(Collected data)
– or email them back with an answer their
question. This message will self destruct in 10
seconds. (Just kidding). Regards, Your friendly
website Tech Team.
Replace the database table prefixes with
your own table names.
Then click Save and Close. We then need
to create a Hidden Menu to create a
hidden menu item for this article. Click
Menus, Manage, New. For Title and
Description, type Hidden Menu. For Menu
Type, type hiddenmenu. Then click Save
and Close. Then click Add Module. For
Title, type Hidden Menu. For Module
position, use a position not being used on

> [Exercise objective] Your reply should hold all the entries, each repeated without a single change.

> [Solution to this problem]
– or email them back with an answer their
question. This message will self destruct in 10
seconds. (Just kidding). Regards, Your friendly
website Tech Team.
Replace the database table prefixes with
your own table names.
Then click Save and Close. We then need
to create a Hidden Menu to create a
hidden menu item for this article. Click
Menus, Manage, New. For Title and
Description, type Hidden Menu. For Menu
Type, type hiddenmenu. Then click Save
and Close. Then click Add Module. For
Title, type Hidden Menu. For Module
position, use a position not being used on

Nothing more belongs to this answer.